* What is required *
Quote every line of the data below as it stands, omitting pictures.

* Records for the task *
____________

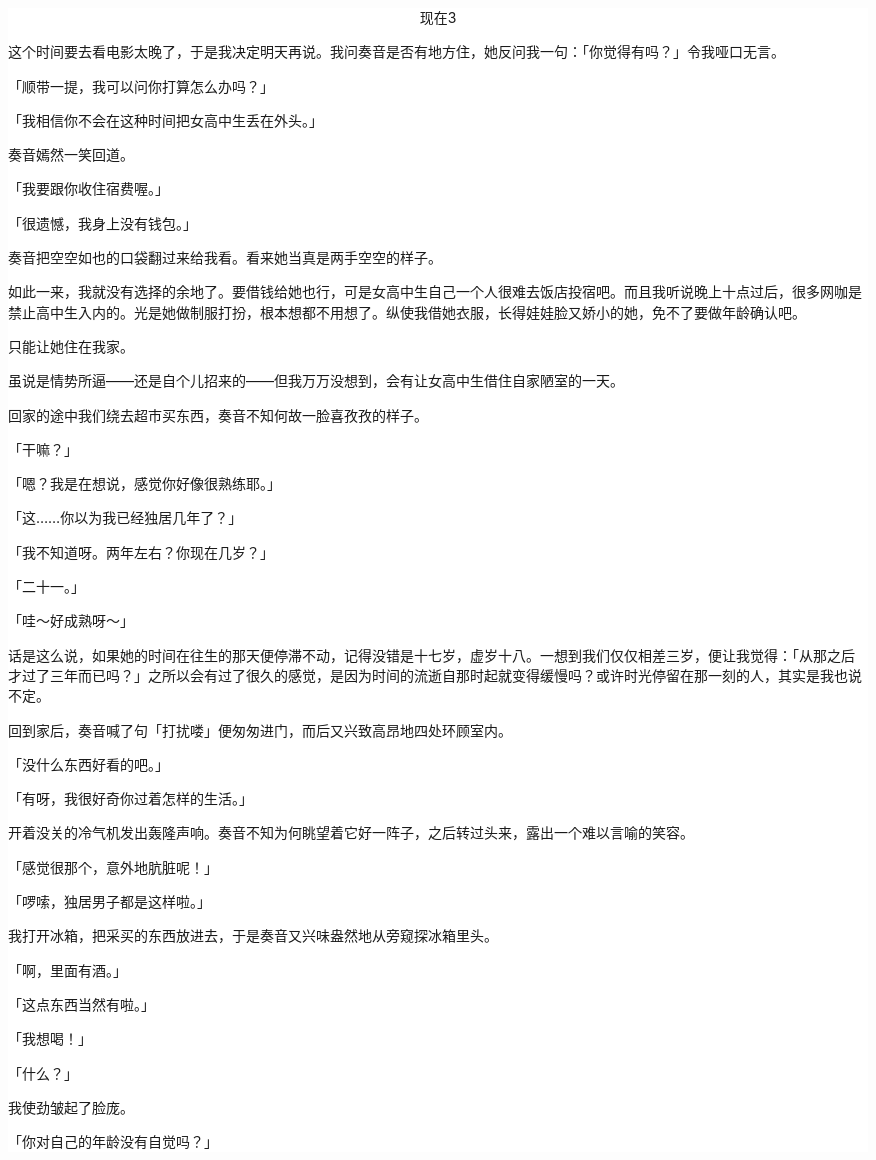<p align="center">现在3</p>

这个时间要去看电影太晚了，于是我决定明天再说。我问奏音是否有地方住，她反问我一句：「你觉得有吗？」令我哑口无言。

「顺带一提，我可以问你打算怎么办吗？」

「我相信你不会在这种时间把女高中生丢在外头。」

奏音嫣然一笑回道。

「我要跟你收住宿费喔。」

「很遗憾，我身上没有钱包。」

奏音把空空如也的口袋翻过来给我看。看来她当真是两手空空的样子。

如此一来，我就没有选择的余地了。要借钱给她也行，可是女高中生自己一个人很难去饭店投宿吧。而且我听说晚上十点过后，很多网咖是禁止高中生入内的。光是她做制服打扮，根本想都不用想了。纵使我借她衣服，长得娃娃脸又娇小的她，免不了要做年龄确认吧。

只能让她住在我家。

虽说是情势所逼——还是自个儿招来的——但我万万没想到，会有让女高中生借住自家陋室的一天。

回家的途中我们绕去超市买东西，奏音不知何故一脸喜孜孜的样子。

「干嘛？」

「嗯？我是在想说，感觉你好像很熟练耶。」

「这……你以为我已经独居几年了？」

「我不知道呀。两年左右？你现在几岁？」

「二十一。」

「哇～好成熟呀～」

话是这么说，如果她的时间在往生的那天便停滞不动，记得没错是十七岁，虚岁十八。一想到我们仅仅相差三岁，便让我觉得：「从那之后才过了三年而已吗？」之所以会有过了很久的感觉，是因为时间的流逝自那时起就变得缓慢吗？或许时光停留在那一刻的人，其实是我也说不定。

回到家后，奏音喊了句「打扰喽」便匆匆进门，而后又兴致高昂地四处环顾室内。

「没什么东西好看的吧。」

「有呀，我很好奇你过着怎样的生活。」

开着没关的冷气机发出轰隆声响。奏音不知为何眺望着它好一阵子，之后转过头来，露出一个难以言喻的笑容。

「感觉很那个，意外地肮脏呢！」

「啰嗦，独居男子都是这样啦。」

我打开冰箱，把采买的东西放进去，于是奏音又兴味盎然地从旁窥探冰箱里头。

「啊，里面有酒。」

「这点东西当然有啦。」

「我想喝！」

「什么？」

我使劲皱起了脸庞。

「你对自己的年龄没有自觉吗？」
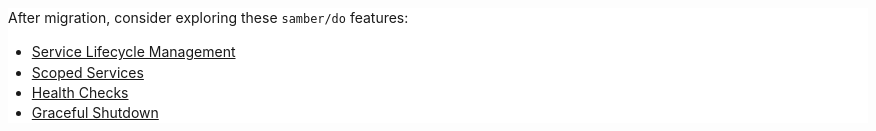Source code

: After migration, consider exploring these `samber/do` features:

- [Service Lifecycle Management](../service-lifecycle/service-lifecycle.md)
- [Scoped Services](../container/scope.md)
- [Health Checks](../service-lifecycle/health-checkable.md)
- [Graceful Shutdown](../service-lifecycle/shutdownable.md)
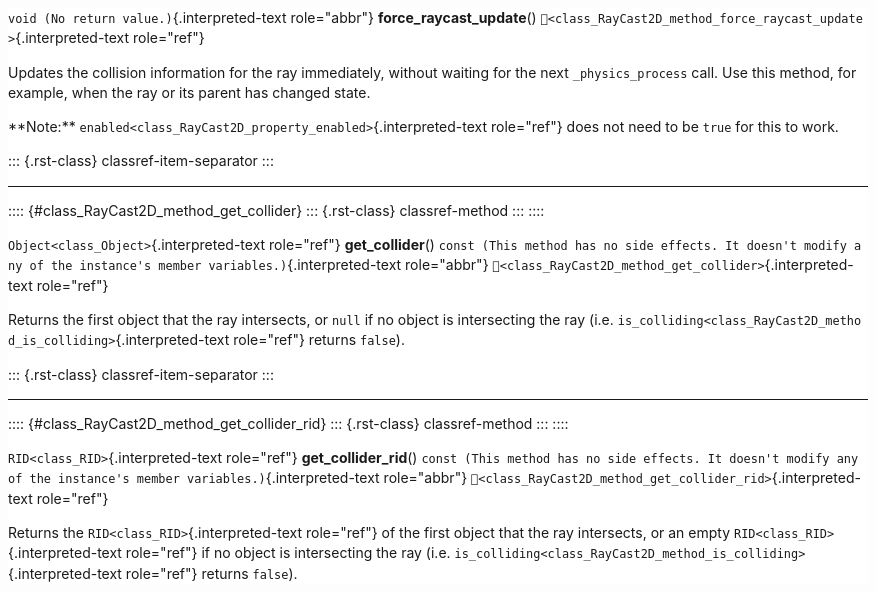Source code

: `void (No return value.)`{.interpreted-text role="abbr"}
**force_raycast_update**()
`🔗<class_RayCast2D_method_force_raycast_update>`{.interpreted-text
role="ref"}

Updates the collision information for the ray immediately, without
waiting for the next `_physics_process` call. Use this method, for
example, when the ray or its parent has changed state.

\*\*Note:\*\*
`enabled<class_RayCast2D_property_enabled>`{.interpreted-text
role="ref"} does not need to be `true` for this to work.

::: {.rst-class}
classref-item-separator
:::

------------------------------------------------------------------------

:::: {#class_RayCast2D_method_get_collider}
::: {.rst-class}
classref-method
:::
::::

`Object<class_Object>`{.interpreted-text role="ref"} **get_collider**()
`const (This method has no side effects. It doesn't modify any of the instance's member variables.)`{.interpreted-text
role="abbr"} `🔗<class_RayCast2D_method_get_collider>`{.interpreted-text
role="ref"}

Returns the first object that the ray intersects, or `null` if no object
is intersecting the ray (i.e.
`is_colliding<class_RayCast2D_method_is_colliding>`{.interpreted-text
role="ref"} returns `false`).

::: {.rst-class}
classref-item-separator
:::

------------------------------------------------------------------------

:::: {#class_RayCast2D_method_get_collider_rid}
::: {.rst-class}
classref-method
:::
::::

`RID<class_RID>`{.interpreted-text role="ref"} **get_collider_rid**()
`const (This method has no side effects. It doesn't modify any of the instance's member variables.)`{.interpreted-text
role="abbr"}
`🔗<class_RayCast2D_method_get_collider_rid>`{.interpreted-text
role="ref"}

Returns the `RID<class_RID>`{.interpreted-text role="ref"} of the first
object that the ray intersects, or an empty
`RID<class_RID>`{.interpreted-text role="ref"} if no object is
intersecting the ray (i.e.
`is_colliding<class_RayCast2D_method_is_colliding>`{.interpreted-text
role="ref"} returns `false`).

____________

* Answer to the problem *
<p align="center">现在3</p>

这个时间要去看电影太晚了，于是我决定明天再说。我问奏音是否有地方住，她反问我一句：「你觉得有吗？」令我哑口无言。

「顺带一提，我可以问你打算怎么办吗？」

「我相信你不会在这种时间把女高中生丢在外头。」

奏音嫣然一笑回道。

「我要跟你收住宿费喔。」

「很遗憾，我身上没有钱包。」

奏音把空空如也的口袋翻过来给我看。看来她当真是两手空空的样子。

如此一来，我就没有选择的余地了。要借钱给她也行，可是女高中生自己一个人很难去饭店投宿吧。而且我听说晚上十点过后，很多网咖是禁止高中生入内的。光是她做制服打扮，根本想都不用想了。纵使我借她衣服，长得娃娃脸又娇小的她，免不了要做年龄确认吧。

只能让她住在我家。

虽说是情势所逼——还是自个儿招来的——但我万万没想到，会有让女高中生借住自家陋室的一天。

回家的途中我们绕去超市买东西，奏音不知何故一脸喜孜孜的样子。

「干嘛？」

「嗯？我是在想说，感觉你好像很熟练耶。」

「这……你以为我已经独居几年了？」

「我不知道呀。两年左右？你现在几岁？」

「二十一。」

「哇～好成熟呀～」

话是这么说，如果她的时间在往生的那天便停滞不动，记得没错是十七岁，虚岁十八。一想到我们仅仅相差三岁，便让我觉得：「从那之后才过了三年而已吗？」之所以会有过了很久的感觉，是因为时间的流逝自那时起就变得缓慢吗？或许时光停留在那一刻的人，其实是我也说不定。

回到家后，奏音喊了句「打扰喽」便匆匆进门，而后又兴致高昂地四处环顾室内。

「没什么东西好看的吧。」

「有呀，我很好奇你过着怎样的生活。」

开着没关的冷气机发出轰隆声响。奏音不知为何眺望着它好一阵子，之后转过头来，露出一个难以言喻的笑容。

「感觉很那个，意外地肮脏呢！」

「啰嗦，独居男子都是这样啦。」

我打开冰箱，把采买的东西放进去，于是奏音又兴味盎然地从旁窥探冰箱里头。

「啊，里面有酒。」

「这点东西当然有啦。」

「我想喝！」

「什么？」

我使劲皱起了脸庞。

「你对自己的年龄没有自觉吗？」
Source code

: After migration, consider exploring these `samber/do` features:

- [Service Lifecycle Management](../service-lifecycle/service-lifecycle.md)
- [Scoped Services](../container/scope.md)
- [Health Checks](../service-lifecycle/health-checkable.md)
- [Graceful Shutdown](../service-lifecycle/shutdownable.md)
Source code

: `void (No return value.)`{.interpreted-text role="abbr"}
**force_raycast_update**()
`🔗<class_RayCast2D_method_force_raycast_update>`{.interpreted-text
role="ref"}

Updates the collision information for the ray immediately, without
waiting for the next `_physics_process` call. Use this method, for
example, when the ray or its parent has changed state.

\*\*Note:\*\*
`enabled<class_RayCast2D_property_enabled>`{.interpreted-text
role="ref"} does not need to be `true` for this to work.

::: {.rst-class}
classref-item-separator
:::

------------------------------------------------------------------------

:::: {#class_RayCast2D_method_get_collider}
::: {.rst-class}
classref-method
:::
::::

`Object<class_Object>`{.interpreted-text role="ref"} **get_collider**()
`const (This method has no side effects. It doesn't modify any of the instance's member variables.)`{.interpreted-text
role="abbr"} `🔗<class_RayCast2D_method_get_collider>`{.interpreted-text
role="ref"}

Returns the first object that the ray intersects, or `null` if no object
is intersecting the ray (i.e.
`is_colliding<class_RayCast2D_method_is_colliding>`{.interpreted-text
role="ref"} returns `false`).

::: {.rst-class}
classref-item-separator
:::

------------------------------------------------------------------------

:::: {#class_RayCast2D_method_get_collider_rid}
::: {.rst-class}
classref-method
:::
::::

`RID<class_RID>`{.interpreted-text role="ref"} **get_collider_rid**()
`const (This method has no side effects. It doesn't modify any of the instance's member variables.)`{.interpreted-text
role="abbr"}
`🔗<class_RayCast2D_method_get_collider_rid>`{.interpreted-text
role="ref"}

Returns the `RID<class_RID>`{.interpreted-text role="ref"} of the first
object that the ray intersects, or an empty
`RID<class_RID>`{.interpreted-text role="ref"} if no object is
intersecting the ray (i.e.
`is_colliding<class_RayCast2D_method_is_colliding>`{.interpreted-text
role="ref"} returns `false`).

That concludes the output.